Não é claro se as experiências regulam a mielinização na idade adulta. O tamanho do corpo caloso da região cerebral aumentou 10% em ratos adultos que foram colocados num ambiente enriquecido durante vários meses, mas isto foi causado por um aumento do volume de outro tipo de célula glial (astrocitos), bem como axónios não mielinizados, possivelmente como resultado da brotação de axónios (6). O mesmo tratamento aumentou o volume de axónios mielinizados no corpo caloso dos animais juvenis. Assim, mais axónios parecem tornar-se mielinizados como resultado da experiência durante o período de desenvolvimento em que a mielinização é mais activa. Ainda assim, 29% dos oligodendrócitos formadores de mielina em ratos adultos desenvolvem-se a partir de células progenitoras de oligodendrócitos (OPCs) após a maturidade sexual (7). Talvez este fornecimento seja gerado para reparação ou possivelmente para mielinização associada à aprendizagem. Curiosamente, o ciclo de divisão celular dos OPCs aumenta em 8 horas por cada dia de idade desde o nascimento (8), indicando que a capacidade de formar novos oligodendrócitos diminui com a idade. Isto é paralelo ao declínio normal da cognição humana e diminuição do volume de matéria branca após a idade de 50 anos (9).

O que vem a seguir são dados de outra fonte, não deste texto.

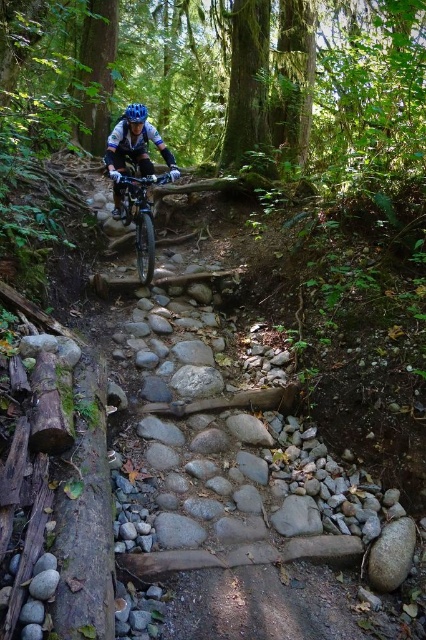
Who is positioned more to the left, shiny metallic bicycle at center or matte blue helmet at center?

Positioned to the left is matte blue helmet at center.

Can you confirm if shiny metallic bicycle at center is bigger than matte blue helmet at center?

No.

Which is in front, point (140, 250) or point (126, 113)?

Point (126, 113) is more forward.

Identify the location of shiny metallic bicycle at center. coord(141,216).

Does point (112, 172) come behind point (135, 221)?

No, (112, 172) is closer to viewer.

Between point (134, 109) and point (121, 186), which one is positioned behind?

Point (121, 186)

Does point (146, 132) come behind point (140, 252)?

That is False.

The image size is (426, 640). I want to click on matte black helmet at center, so click(x=134, y=148).

The height and width of the screenshot is (640, 426). I want to click on matte black helmet at center, so click(x=134, y=148).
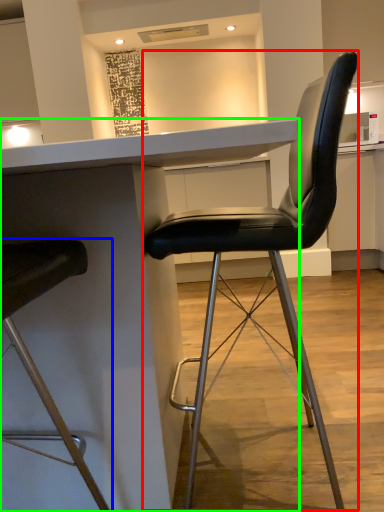
Question: Considering the real-world distances, which object is farthest from chair (highlighted by a red box)? chair (highlighted by a blue box) or table (highlighted by a green box)?

Choices:
 (A) chair
 (B) table

Answer: (A)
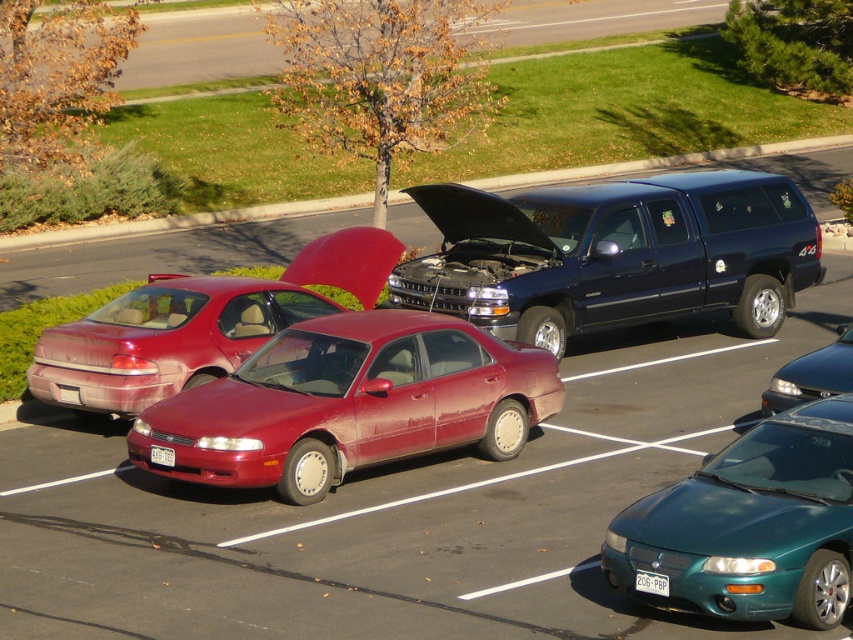
Question: Is shiny dark blue suv at center to the right of metallic gray sedan at lower right from the viewer's perspective?

Choices:
 (A) no
 (B) yes

Answer: (A)

Question: Which point is farther to the camera?

Choices:
 (A) (268, 330)
 (B) (842, 384)

Answer: (A)

Question: Which point appears farthest from the camera in this image?

Choices:
 (A) (149, 460)
 (B) (80, 333)
 (C) (207, 429)

Answer: (B)

Question: Is teal glossy sedan at lower right further to the viewer compared to metallic gray sedan at lower right?

Choices:
 (A) yes
 (B) no

Answer: (B)

Question: Which object appears farthest from the camera in this image?

Choices:
 (A) rusty matte sedan at center
 (B) metallic gray sedan at lower right

Answer: (A)

Question: Can you confirm if teal glossy sedan at lower right is positioned to the left of rusty matte sedan at center?

Choices:
 (A) yes
 (B) no

Answer: (B)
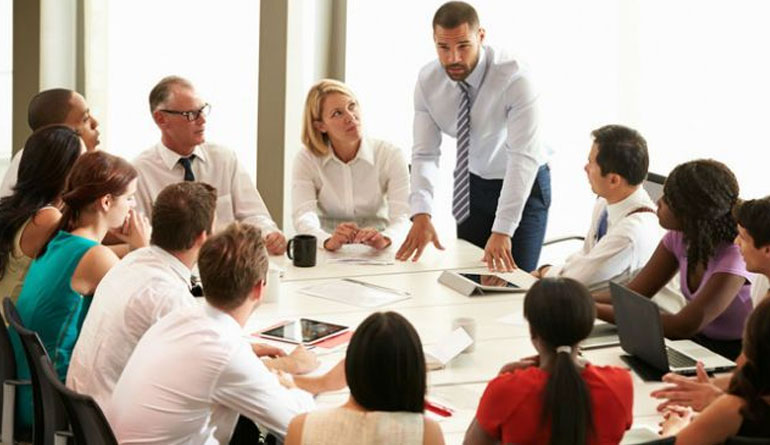
This screenshot has width=770, height=445. I want to click on items on table, so click(x=648, y=355), click(x=493, y=280), click(x=353, y=287), click(x=312, y=247), click(x=360, y=255), click(x=449, y=347), click(x=443, y=408).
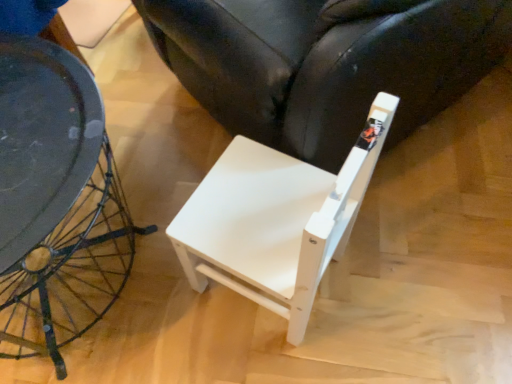
Locate an element on the screen. free area in between white matte chair at lower right, arranged as the 2th chair when ordered from the bottom, and white matte chair at center, the second chair viewed from the top is located at coordinates (356, 211).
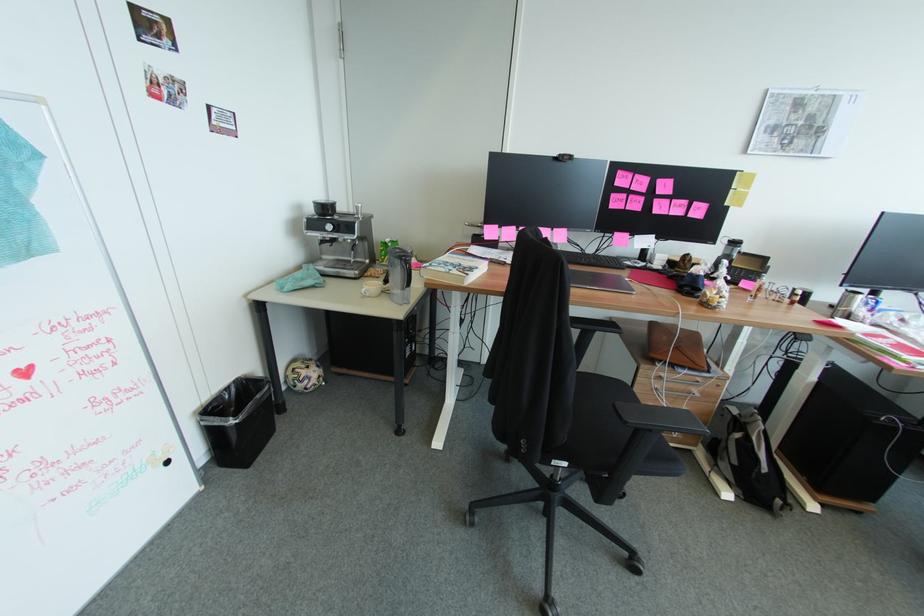
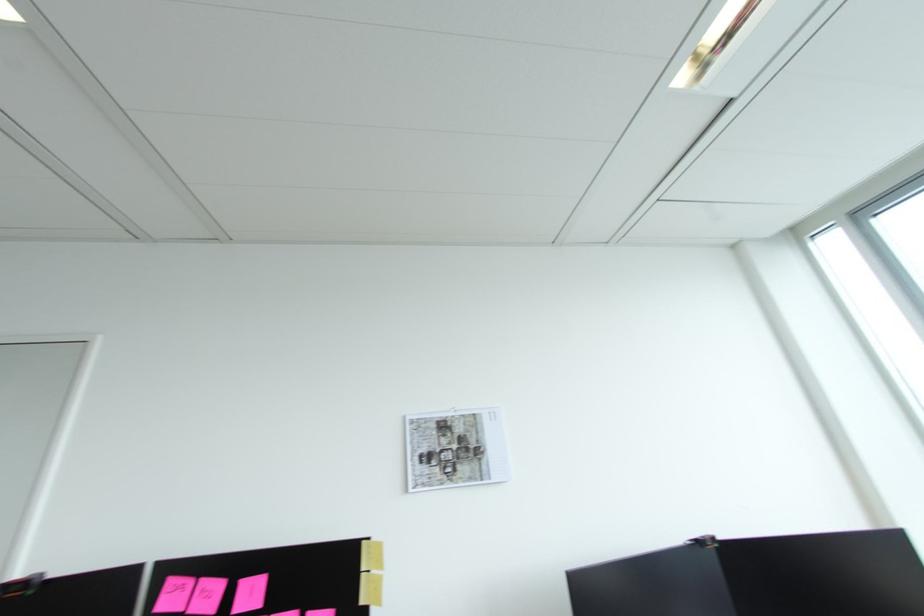
In the second image, find the point that corresponds to point (732, 204) in the first image.

(366, 602)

Uma das maiores categorias de genes cuja expressão muda durante o sono inclui genes que controlam o desenvolvimento de oligodendrócitos e mielinização (10). A razão para isto não é clara, mas o sono está ligado à consolidação da memória. As mutações nos genes oligodendrócitos foram identificadas como possíveis factores de risco de depressão e esquizofrenia (11), e a perturbação de genes específicos nos oligodendrócitos de rato correlaciona-se com alterações comportamentais que se assemelham à esquizofrenia nos humanos (12). As perturbações mentais são actualmente entendidas como perturbações de transmissão sináptica, mas os oligodendrócitos poderiam talvez contribuir para aberrações na transmissão.

Como é que os oligodendrócitos sabem quais os axónios que são electricamente activos? Pode a actividade de impulso afectar a mielinização? Foram identificados três mecanismos que regulam a mielinização ou o desenvolvimento da glia formadora de mielina em resposta à estimulação eléctrica dos axónios in vitro. Frequências específicas de impulsos eléctricos controlam a quantidade de L1 CAM presente nos axónios não mielinizados, uma molécula de adesão celular necessária para a mielinização (13). O neurotransmissor adenosina 5′-trifosfato (ATP) é libertado dos axónios e activa os receptores nos astrocitos, fazendo-os libertar uma citocina (factor inibidor da leucemia) que estimula a mielinização por oligodendrócitos maduros (14). A adenosina derivada da hidrólise de ATP libertada promove o desenvolvimento de OPC e assim aumenta a mielinização (15). Embora tenham sido detectadas sinapses em OPCs, levantando a especulação de que a comunicação sináptica poderia estimular a mielinização, as sinapses de neurónio-OPC perdem-se à medida que os OPCs amadurecem para uma fase de mielinização prévia (16). Também foi identificado um mecanismo não-sináptico para a libertação de ATP a partir de axónios (17).

A matéria branca é essencial para a condução de impulsos, e assim o conceito de plasticidade da matéria branca alarga o âmbito da investigação para além da sinapse ao considerar a transmissão de informação através de redes neurais que são críticas para a aprendizagem de competências complexas e funções cognitivas de nível superior na ausência de patologia. Talvez as diferenças da matéria branca que se correlacionam com a pontuação nos testes de quociente de inteligência (18) e certas condições psiquiátricas (11) possam ser atribuídas em parte a um papel directo da matéria branca na aprendizagem e função cognitiva. Mas muito trabalho precisa de ser feito para explorar estas interessantes possibilidades. Isto inclui determinar a natureza das alterações estruturais da matéria branca observadas e avaliar se estas alterações afectam a transmissão de impulsos eléctricos e/ou a sincronização do disparo neuronal de uma forma que afecta o processamento da informação.